Y las gotas de sudor se deslizan por nuestro pecho y hace demasiado calor incluso para acariciarse con la lubricidad que crean todos esos cuerpos al aire, incluidos los cuerpos de los pobres turistas, tan blancos, tan blancos como el mármol de los monumentos que parecen titilar en la distancia, sus moléculas moviéndose enloquecidas por todo este calor que salió del sol hace ocho minutos, a millones y millones de kilómetros de distancia, para acabar dibujando, bajo un sol de justicia, la sombra nítida y perfecta de un antiguo rey godo en los jardines que están justo enfrente del Palacio de Oriente y cuyo nombre lee ahora con interés uno de los turistas.

¿Y qué tendrá que ver el sol con la justicia? ¿No se colgaba a los reos –sus pobres piernas ejecutando un tétrico baile– los días de lluvia? ¿No se ajusticiaba a los felones y a los herejes y a los judaizantes y a los ilustrados y a los liberales y a los comunistas y a los anarquistas y a todos aquellos se atrevieron a no estar de acuerdo con las instituciones de este mísero país lleno de orgullo católico, que siempre ha estado seguro de tener razón? ¿Por qué sol de justicia? ¿Acaso Dios, que se sabía protegido por la reserva espiritual de occidente, procuraba los días de sol para ver mejor como se acababa con sus enemigos? Y caes en la cuenta de que lo más importante de una ejecución era que mucha gente pudiera verla para que pudiera observar lo que sucede a los criminales (algo hemos mejorado, ahora las multitudes se reúnen sobre todo para ver fútbol y las cuchilladas ya no vuelan con la facilidad de antes, aunque volar, vuelan, eso seguro).

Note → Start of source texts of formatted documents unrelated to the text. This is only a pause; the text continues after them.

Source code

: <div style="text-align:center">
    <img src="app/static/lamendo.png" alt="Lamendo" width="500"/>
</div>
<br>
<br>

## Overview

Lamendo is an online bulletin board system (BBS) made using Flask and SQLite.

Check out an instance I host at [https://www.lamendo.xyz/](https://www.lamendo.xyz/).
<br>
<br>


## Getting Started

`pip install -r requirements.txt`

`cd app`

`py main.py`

Se te ocurre entonces que lo mejor sería confirmar lo del sol de justicia con el rey godo que el turista con quemaduras tiene justo enfrente y que me parece que murió devorado por un oso, que es una muerte ridícula incluso para un rey tan antiguo. Aunque tampoco es que sea muy digno morir traicionado y asesinado por la propia familia, que ha sido siempre la manera preferida de morir de reyes y papas. Así que lo haces y no consigues una respuesta, claro, y el turista te mira como si estuvieras loco, algo que podrías disculpar porque lo pareces, con esta temperatura y haciendo preguntas estúpidas a las estatuas.

Pero como eres una persona muy rencorosa, el turista muere de un golpe de calor y tú estás aquí, tan ricamente, a este lado del ventilador, mientras el aire seca poco a poco el sudor que te corre por el pecho, esperando que lleguen las ocho de la tarde para poder abrir la ventana.